The fires follow a two-month drought and are being fanned by strong winds in the north of the city.
Wildfires are also threatening homes near Jerusalem and in the West Bank.
According to Israel’s police chief, arson was suspected in some cases.
Prime Minister Benjamin Netanyahu said any such attacks would amount to “terror”.
“Every fire that was the result of arson or incitement to arson is terror in every way and we’ll treat it as such,” the prime minister was quoted by Haaretz newspaper as saying.
“Anyone who tries to burn parts of the state of Israel will be severely punished.”
Police chief Roni Alsheich said that if fires had been started deliberately it was “safe to assume… it is politically-motivated”.
The education minister and leader of the right-wing religious Jewish Home party, Naftali Bennett, also appeared to suggest Arab or Palestinian involvement in the fires, writing on Twitter: “Only those to whom the country does not belong are capable of burning it.”
The comments brought an angry reaction from Palestinian President Mahmoud Abbas’s Fatah movement, which said Israeli officials were “exploiting the fire” to accuse Palestinians.
“What is burning are our trees and our land of historical Palestine,” it said in a statement.
On social media, the Arabic-language hashtag #Israel_on_fire began trending, with most tweets expressing pleasure over the outbreak.

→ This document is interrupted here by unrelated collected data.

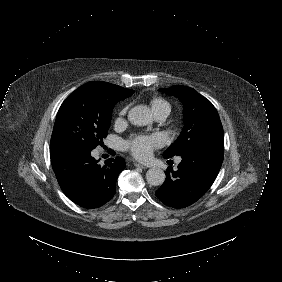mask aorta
Wrapping results in <instances>:
<instances>
[{
	"label": "aorta",
	"mask_w": 282,
	"mask_h": 282,
	"mask_svg": "<svg viewBox=\"0 0 282 282\" xmlns=\"http://www.w3.org/2000/svg\"><path fill=\"white\" fill-rule=\"evenodd\" d=\"M128 118L131 123L137 126H151L154 123L153 115L146 105H138L133 107ZM166 179L165 172L161 168H151L146 173V180L150 185L159 186Z\"/></svg>",
	"instance_id": "obj_1"
}]
</instances>
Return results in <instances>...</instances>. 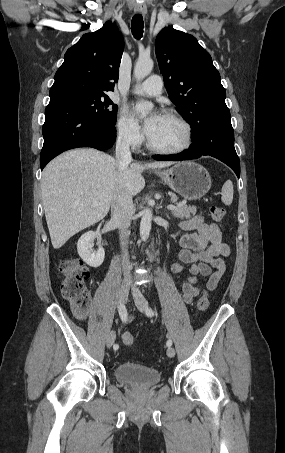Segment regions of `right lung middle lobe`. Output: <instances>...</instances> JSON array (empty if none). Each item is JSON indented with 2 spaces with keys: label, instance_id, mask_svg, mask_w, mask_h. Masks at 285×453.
Wrapping results in <instances>:
<instances>
[{
  "label": "right lung middle lobe",
  "instance_id": "1",
  "mask_svg": "<svg viewBox=\"0 0 285 453\" xmlns=\"http://www.w3.org/2000/svg\"><path fill=\"white\" fill-rule=\"evenodd\" d=\"M88 115L103 128H114L117 118V106L106 94L68 93L61 97Z\"/></svg>",
  "mask_w": 285,
  "mask_h": 453
}]
</instances>
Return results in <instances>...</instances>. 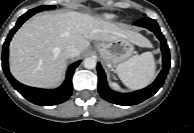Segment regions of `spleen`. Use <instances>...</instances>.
Wrapping results in <instances>:
<instances>
[{
    "label": "spleen",
    "mask_w": 194,
    "mask_h": 133,
    "mask_svg": "<svg viewBox=\"0 0 194 133\" xmlns=\"http://www.w3.org/2000/svg\"><path fill=\"white\" fill-rule=\"evenodd\" d=\"M155 60L151 52L135 55L116 67L121 81L130 89H141L155 77Z\"/></svg>",
    "instance_id": "3e777b00"
}]
</instances>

Public Security Minister Gilad Erdan told Channel 10 TV news that eight people had been arrested.
Gilad Erdan said arson was suspected in about half of the fires and police had found “flammable materials and liquids poured in certain areas”.
“We need to be prepared for a new type of terror,” he added.
According to Israeli media, the Shin Bet internal security agency was involved in the investigation.
Meanwhile, hundreds of military reservists have been called up to help battle the three-day outbreak of fires.
Haifa city council said several neighborhoods will be without electricity overnight.
People loaded up supermarket trolleys with belongings, while schools, kindergartens, universities and an old people’s hospital were evacuated.
More than 130 people have been taken to hospital with minor injuries, mainly from smoke inhalation, but most were later discharged, Haaretz reported.
Two prisons near Haifa have also been evacuated.
Highway 443 – which links Jerusalem and Tel Aviv, crossing through the West Bank – was closed to morning traffic on November 24 as another blaze reached the city of Modi’in.
Homes and cars were damaged, and 300 students were evacuated from a school in Talmon, an Israel settlement in the occupied West Bank, police said.
Firefighters have been battling fires in several locations since November 22 and forecasters are warning that the dry conditions and strong winds are likely to continue until early next week.
Several countries – including Cyprus, Russia, Italy, Croatia and Greece – have sent help and equipment, including aircraft, to help tackle the blazes.
PM Benjamin Netanyahu said officials were also contacting the US company which operates a huge firefighting plane known as the “Supertanker”.